The misleading housing statistic that just won’t die

It’s the misleading housing statistic that just won’t die. But it isn’t a claim being made by politicians in the heat of an election campaign. Instead it keeps appearing in the reports of some of Australia’s most prominent housing researchers.

The Australian Housing and Urban Research Institute (AHURI) argues that most new housing built in Australia is too expensive for low- and middle-income earners. The claim keeps being repeated, but it’s based on flawed research already de-bunked by Grattan Institute. The sooner these statistics die, the better Australian housing policy will be.

The claim

A 2017 report for AHURI claimed that:

“Most of the growth in housing supply has been taking place in mid-to-high price segments, rather than low price segments.” (p.2)

“Almost 80 per cent of house approvals are to be found in the 6th to 9th deciles, a range covering transactions between $306,000 and $795,000 in 2013–14.” (p.16)

The claim appeared again in a 2018 report on homelessness by the Centre for Social Impact, co-authored by other AHURI researchers:

“Further evidence for the idea that Australian housing unaffordability and homelessness is not simply due to insufficient housing supply is found in the fact that we have seen increases in both housing supply and housing prices in recent years. Largely, this is because growth in housing stock has been concentrated in the middle and upper end of the market: almost 80 per cent of new stock was in the 6th to 9th price deciles.” (Ong et al., 2017)

And it appeared again last week in a McKell Institute report evaluating the potential impacts of federal Labor’s policy on the National Rental Affordability Scheme (the so-called NRAS 2.0 policy):

“Without regulation and a government policy that incentivizes private investment, the market does not deliver affordable rental options for those on low or even moderate incomes, with almost 80% of new housing stock priced at the upper end of the market.”

Why it’s wrong

The trouble is, the statistic is just plain wrong.

For a start, it defies basic common sense. Where are most new houses being built today? On the greenfield fringes of our major cities. Are the new houses built in Werribee, Wyyndham Vale or Donnybrook in Melbourne’s west and north, or in the far reaches of Greater Western Sydney, really among the most expensive in Australia?

The AHURI claim implies that half of all houses in Australia were worth less than $306,000 in 2014. But the median Australia-wide house price in 2014 was $571,000.

How did they get it wrong?

The original AHURI researchers presented analysis of building approvals in each Local Government Area in Australia.

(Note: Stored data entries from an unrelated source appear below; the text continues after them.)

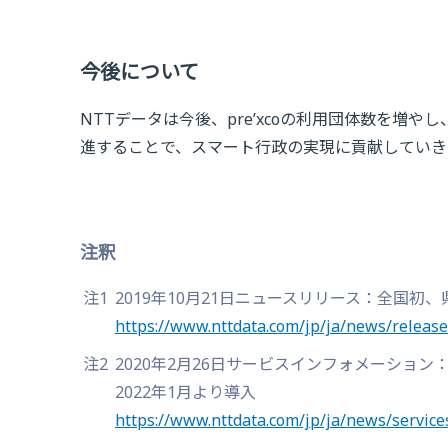
今後について
NTTデータは今後、pre’xcoの利用団体数を増
進することで、スマート行政の実現に貢献していき
注釈
注1
2019年10月21日ニュースリリース：全国
https://www.nttdata.com/jp/ja/news/releas
注2
2020年2月26日サービスインフォメーショ
2022年1月より導入
https://www.nttdata.com/jp/ja/news/service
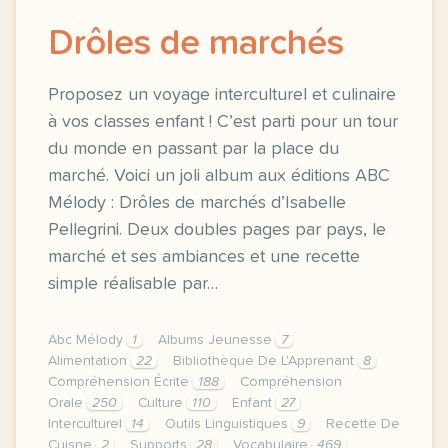
Drôles de marchés
Proposez un voyage interculturel et culinaire
à vos classes enfant ! C’est parti pour un tour
du monde en passant par la place du
marché. Voici un joli album aux éditions ABC
Mélody : Drôles de marchés d’Isabelle
Pellegrini. Deux doubles pages par pays, le
marché et ses ambiances et une recette
simple réalisable par…
Abc Mélody
1
Albums Jeunesse
7
Alimentation
22
Bibliothèque De L'Apprenant
8
Compréhension Écrite
188
Compréhension
Orale
250
Culture
110
Enfant
27
Interculturel
14
Outils Linguistiques
9
Recette De
Cuisne
2
Supports
28
Vocabulaire
469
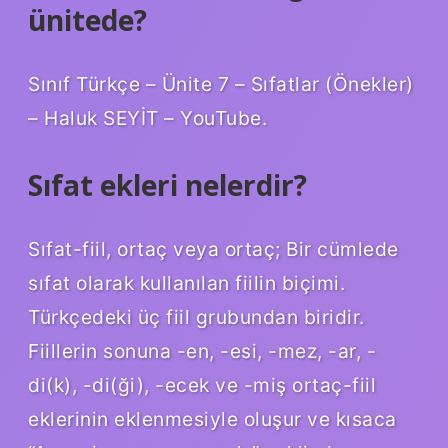
ünitede?
Sınıf Türkçe – Ünite 7 – Sıfatlar (Önekler)
– Haluk SEYİT – YouTube.
Sıfat ekleri nelerdir?
Sıfat-fiil, ortaç veya ortaç; Bir cümlede
sıfat olarak kullanılan fiilin biçimi.
Türkçedeki üç fiil grubundan biridir.
Fiillerin sonuna -en, -esi, -mez, -ar, -
di(k), -di(ği), -ecek ve -miş ortaç-fiil
eklerinin eklenmesiyle oluşur ve kısaca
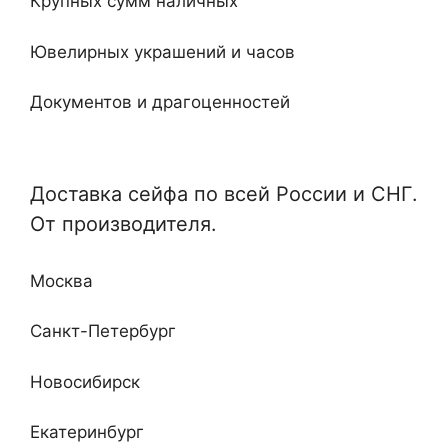
Крупных сумм наличных
Встроенные
Ювелирных украшений и часов
Ключевые
Документов и драгоценностей
Электронные
Специализированные и универсальные
Мебельные
Доставка сейфа по всей России и СНГ.
Отдельные и монтируемые
От производителя.
Кабинетные
Любой сложности и дизайна
Недорогие
Москва
Повышенные классы устойчивости ко взлому
и огню
Санкт-Петербург
Новосибирск
Екатеринбург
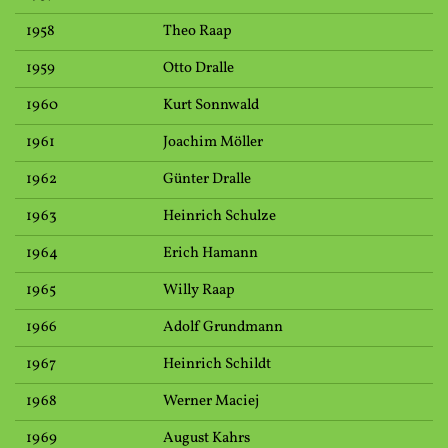
1958
Theo Raap
1959
Otto Dralle
1960
Kurt Sonnwald
1961
Joachim Möller
1962
Günter Dralle
1963
Heinrich Schulze
1964
Erich Hamann
1965
Willy Raap
1966
Adolf Grundmann
1967
Heinrich Schildt
1968
Werner Maciej
1969
August Kahrs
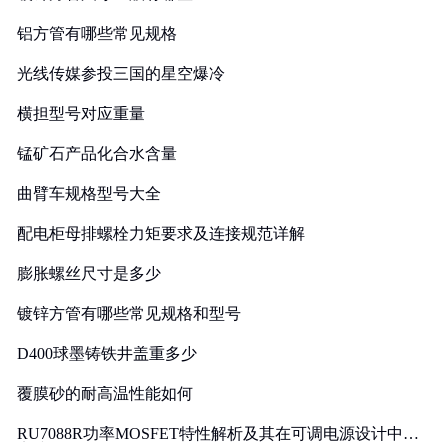
铝方管有哪些常见规格
光线传媒参投三国的星空爆冷
横担型号对应重量
锰矿石产品化合水含量
曲臂车规格型号大全
配电柜母排螺栓力矩要求及连接规范详解
膨胀螺丝尺寸是多少
镀锌方管有哪些常见规格和型号
D400球墨铸铁井盖重多少
覆膜砂的耐高温性能如何
RU7088R功率MOSFET特性解析及其在可调电源设计中的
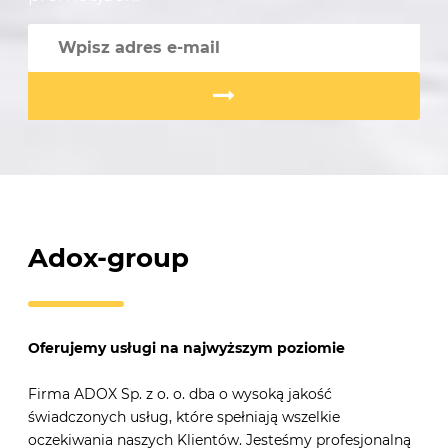
Adox-group
Oferujemy usługi na najwyższym poziomie
Firma ADOX Sp. z o. o. dba o wysoką jakość
świadczonych usług, które spełniają wszelkie
oczekiwania naszych Klientów. Jesteśmy profesjonalną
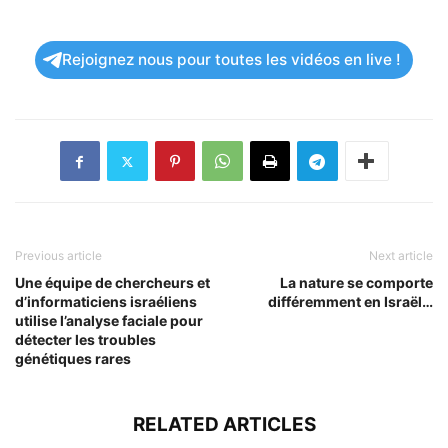
Rejoignez nous pour toutes les vidéos en live !
Previous article
Next article
Une équipe de chercheurs et
La nature se comporte
d’informaticiens israéliens
différemment en Israël…
utilise l’analyse faciale pour
détecter les troubles
génétiques rares
RELATED ARTICLES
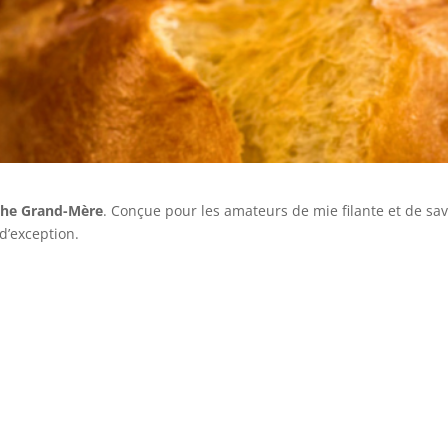
che Grand-Mère
. Conçue pour les amateurs de mie filante et de sa
d’exception.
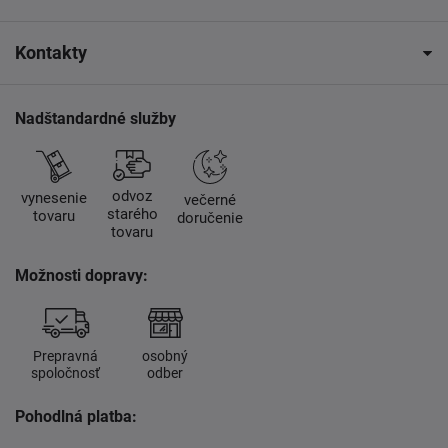
Kontakty
Nadštandardné služby
odvoz
vynesenie
večerné
starého
tovaru
doručenie
tovaru
Možnosti dopravy:
Prepravná
osobný
spoločnosť
odber
Pohodlná platba:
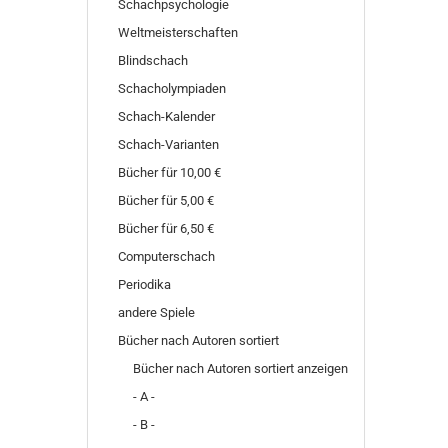
Schachpsychologie
Weltmeisterschaften
Blindschach
Schacholympiaden
Schach-Kalender
Schach-Varianten
Bücher für 10,00 €
Bücher für 5,00 €
Bücher für 6,50 €
Computerschach
Periodika
andere Spiele
Bücher nach Autoren sortiert
Bücher nach Autoren sortiert anzeigen
- A -
- B -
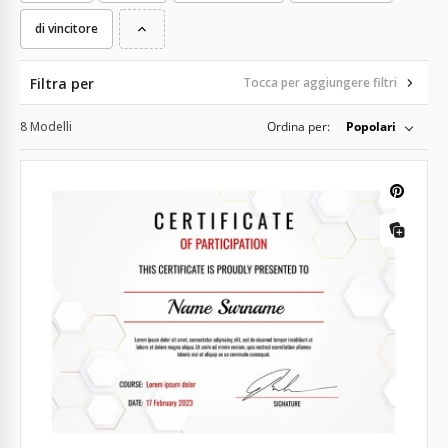
di vincitore
Filtra per
Tocca per aggiungere filtri
8 Modelli
Ordina per:
Popolari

They counted the number of new house and apartment approvals in each of 2005-06 and 2013-14 in each LGA, and then ranked LGAs from lowest to highest according to the real median prices of houses and apartments. They then divided the LGAs into 10 groups (or deciles), each containing the same number of LGAs.

The authors found that over the past decade almost 90 per cent of houses and 95 per cent of units were built in the 50 per cent of LGAs with more expensive housing. Almost 80 per cent of house approvals were in the 6th to 9th deciles.

The critical flaw is that when they grouped LGAs into deciles, the AHURI researchers failed to weight the LGAs by the existing number of dwellings in each.

This is more than a rounding error, because LGAs have very different populations, ranging from 62 people in Maralinga Tjarutja in far-west South Australia to 1,184,215 in the LGA covered by Brisbane City Council. Brisbane has 459,227 houses and units; Maralinga Tjarutja has 14.

Just 5 per cent of Australians live in the smallest half of all LGAs, whereas half of all Australians live in the 10 per cent of LGAs with the largest populations — all of which are in or close to the major cities.

Small LGAs are not randomly distributed around Australia – most are in rural and regional areas, where few jobs are being created. These aren’t the places where we would expect much new housing.

It is hardly surprising that most new housing is built in the top three LGA deciles – they already house most of the population. These LGAs cover the vast bulk of Australia’s major cities, where population and jobs are growing faster than regional areas. And so it is misleading to conclude that new housing has been disproportionately built to serve the top end of the market.

Our analysis of the same data, updated to 2016-17 and accounting for the different sizes of LGAs, shows that most new houses are being built in cheaper-than-average suburbs on the fringes on the major cities. Two-thirds of all new houses built in 2016-17 were in areas with cheaper house prices than average, and 16 per cent of new houses were built in the cheapest 20 per cent of LGAs.

Better policy requires better analysis

Grattan first published our critique in Inside Story in February 2018. We then presented a peer-reviewed paper to the Australasian Housing Researchers Conference in June 2018.

AHURI has not publicly responded to our critique. Its report remains on the AHURI website. Worse, the claim continues to be cited in debate on housing policy in Australia today.

Some advocates of affordable housing are using this research to argue that boosting the supply of market-rate housing won’t make housing more affordable. That’s wrong – and it allows politicians to avoid politically difficult planning reforms that would make housing substantially more affordable in the long term.

Australians deserve – and people at risk of poverty and homelessness need – evidence-based policy based on high-quality research.